The deputy sheriffs marched out 288 prisoners without the least sign of breach discipline.
The explosion of a small boiler in the chair making plant caused serious injuries to Capt. O'NIEL of engine company 4, and firemen VAUGH, HUFFY, BEEDY and CHAPMAN who were with him in the boiler room fighting to stop the flames from getting through a party wall. This explosion blew a hole in a wall and lifted the roof of this section of the jail. Through the hole other firemen pushed ladders and rescued the endangered men.
At the same time the jail prisoners were being marched out upon the lawn by the deputy sheriff's in good order and later transported to police headquarters in patrol wagons. The women prisoners were carried to the armory of the 2d company of Foot guards and there guarded by the matrons and police.

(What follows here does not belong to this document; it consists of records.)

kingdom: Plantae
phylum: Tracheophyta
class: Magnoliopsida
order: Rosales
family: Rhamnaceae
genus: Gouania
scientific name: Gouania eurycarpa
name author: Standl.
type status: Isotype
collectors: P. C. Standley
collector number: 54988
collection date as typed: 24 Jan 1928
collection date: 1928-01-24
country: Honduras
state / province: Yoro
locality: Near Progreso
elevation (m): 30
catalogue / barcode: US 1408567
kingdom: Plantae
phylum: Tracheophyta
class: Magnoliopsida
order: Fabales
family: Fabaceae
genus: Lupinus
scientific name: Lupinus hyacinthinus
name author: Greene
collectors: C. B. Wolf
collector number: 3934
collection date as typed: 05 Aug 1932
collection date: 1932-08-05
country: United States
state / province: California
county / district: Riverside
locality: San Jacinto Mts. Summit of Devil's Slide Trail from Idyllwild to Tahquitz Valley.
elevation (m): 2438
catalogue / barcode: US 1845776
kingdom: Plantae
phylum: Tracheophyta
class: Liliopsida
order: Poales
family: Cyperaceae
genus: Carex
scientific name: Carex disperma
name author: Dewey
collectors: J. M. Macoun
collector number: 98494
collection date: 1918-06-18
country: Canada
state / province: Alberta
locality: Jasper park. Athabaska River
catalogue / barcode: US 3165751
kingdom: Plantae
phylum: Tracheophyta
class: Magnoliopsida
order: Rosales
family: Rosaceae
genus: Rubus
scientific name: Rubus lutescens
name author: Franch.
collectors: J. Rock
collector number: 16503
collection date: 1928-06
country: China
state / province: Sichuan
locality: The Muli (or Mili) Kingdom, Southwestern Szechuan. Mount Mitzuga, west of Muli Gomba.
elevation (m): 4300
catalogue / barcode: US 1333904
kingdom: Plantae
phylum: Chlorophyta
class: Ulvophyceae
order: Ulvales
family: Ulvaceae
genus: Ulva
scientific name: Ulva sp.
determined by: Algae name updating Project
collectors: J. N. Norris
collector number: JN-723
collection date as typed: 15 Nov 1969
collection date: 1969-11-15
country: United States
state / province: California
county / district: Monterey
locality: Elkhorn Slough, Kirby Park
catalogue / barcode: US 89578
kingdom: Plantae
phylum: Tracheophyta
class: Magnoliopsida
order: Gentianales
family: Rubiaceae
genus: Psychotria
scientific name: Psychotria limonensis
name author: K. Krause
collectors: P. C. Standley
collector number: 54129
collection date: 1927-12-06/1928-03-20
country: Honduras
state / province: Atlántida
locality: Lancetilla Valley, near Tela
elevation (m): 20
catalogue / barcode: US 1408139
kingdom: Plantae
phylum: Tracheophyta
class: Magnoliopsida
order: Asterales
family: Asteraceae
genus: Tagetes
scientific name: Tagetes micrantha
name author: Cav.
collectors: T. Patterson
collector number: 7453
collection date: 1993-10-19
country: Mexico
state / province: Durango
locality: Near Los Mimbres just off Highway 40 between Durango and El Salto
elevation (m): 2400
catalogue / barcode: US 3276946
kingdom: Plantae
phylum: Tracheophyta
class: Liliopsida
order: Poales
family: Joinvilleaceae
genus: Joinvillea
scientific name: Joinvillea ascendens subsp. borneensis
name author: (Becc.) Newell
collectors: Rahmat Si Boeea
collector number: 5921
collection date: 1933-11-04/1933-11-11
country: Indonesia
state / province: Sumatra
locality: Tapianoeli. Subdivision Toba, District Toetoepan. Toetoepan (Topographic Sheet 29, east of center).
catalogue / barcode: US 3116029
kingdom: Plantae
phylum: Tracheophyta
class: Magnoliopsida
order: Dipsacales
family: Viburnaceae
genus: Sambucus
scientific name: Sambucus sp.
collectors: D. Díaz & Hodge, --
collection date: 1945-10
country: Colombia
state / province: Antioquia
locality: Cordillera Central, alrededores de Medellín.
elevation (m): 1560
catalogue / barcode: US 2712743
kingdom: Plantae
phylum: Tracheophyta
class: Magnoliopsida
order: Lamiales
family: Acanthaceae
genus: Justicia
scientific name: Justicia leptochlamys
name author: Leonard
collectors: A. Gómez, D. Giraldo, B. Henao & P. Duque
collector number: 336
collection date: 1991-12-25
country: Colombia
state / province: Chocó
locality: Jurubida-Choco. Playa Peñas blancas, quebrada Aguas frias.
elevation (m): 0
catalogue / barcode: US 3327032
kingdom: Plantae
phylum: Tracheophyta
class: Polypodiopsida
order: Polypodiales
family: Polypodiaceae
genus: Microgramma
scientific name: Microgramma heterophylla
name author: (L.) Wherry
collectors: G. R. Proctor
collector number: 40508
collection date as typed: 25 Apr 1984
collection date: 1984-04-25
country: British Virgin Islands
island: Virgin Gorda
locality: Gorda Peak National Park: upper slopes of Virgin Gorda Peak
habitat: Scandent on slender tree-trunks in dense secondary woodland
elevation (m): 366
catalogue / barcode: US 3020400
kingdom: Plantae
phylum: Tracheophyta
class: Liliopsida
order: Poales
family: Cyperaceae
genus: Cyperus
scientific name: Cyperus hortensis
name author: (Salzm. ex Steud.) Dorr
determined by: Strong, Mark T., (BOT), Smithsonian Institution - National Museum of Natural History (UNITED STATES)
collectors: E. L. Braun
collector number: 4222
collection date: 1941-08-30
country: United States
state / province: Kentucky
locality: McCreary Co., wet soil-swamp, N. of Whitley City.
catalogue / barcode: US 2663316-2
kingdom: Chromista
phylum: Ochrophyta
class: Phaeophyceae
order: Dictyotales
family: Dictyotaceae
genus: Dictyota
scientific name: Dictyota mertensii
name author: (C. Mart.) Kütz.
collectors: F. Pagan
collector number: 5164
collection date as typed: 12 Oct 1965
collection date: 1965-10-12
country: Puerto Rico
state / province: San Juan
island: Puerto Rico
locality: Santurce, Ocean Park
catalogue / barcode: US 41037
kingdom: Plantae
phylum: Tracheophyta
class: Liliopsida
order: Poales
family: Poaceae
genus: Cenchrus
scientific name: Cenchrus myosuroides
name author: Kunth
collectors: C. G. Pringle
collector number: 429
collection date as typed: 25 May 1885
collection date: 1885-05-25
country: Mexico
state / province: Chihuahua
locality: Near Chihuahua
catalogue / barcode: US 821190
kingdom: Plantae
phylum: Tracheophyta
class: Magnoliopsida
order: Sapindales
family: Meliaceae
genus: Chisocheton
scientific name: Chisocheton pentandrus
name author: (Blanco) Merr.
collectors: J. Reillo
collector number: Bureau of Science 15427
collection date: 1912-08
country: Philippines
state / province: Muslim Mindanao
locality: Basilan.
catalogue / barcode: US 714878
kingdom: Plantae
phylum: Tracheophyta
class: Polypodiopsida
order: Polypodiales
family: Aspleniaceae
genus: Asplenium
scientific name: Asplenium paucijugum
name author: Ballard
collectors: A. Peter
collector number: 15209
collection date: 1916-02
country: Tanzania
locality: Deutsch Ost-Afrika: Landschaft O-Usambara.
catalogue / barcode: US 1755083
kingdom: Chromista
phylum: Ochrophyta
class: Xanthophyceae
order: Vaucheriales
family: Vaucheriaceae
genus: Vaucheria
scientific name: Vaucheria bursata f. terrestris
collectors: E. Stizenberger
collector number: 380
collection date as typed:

The fire at 11 o'clock had assumed such serious proportions and the crowd of spectators was becoming so unwieldy that the New Haven Grays, the New Haven Blues and the New Haven Light guard, all companies of the 2d Connecticut Infantry, were assembled and went to the assistance of the police reserves.
The losses in the fire were not expected to exceed $100,000 as there was no likelihood of much damage to surrounding property, the jail occupying an entire square, except on the westerly side, where there are numerous small houses.
The chair shops were of wooden structure very old and rambling in design. As they were filled with chair stock and materials the fire not only spread from some unknown beginning but engulfed several buildings almost before the fire apparatus arrived. A three story L connected the shops with the jail, and the partition was a heavy brick wall. Probably the fire would have been stayed at this wall had not the explosion occurred.
Many firemen were burned more or less severely. None of the prisoners were hurt nor were any of the workers in the shops missed.
The chair company used prisoners under contract for their labor, the foreman being outsiders who also handled work by contract.
The fire was brought under control shortly after 12:30. At that time it was estimated that the total loss was about $175,000.
Upon mustering the fire companies at 1 p.m. six firemen were reported missing and five were at the hospital.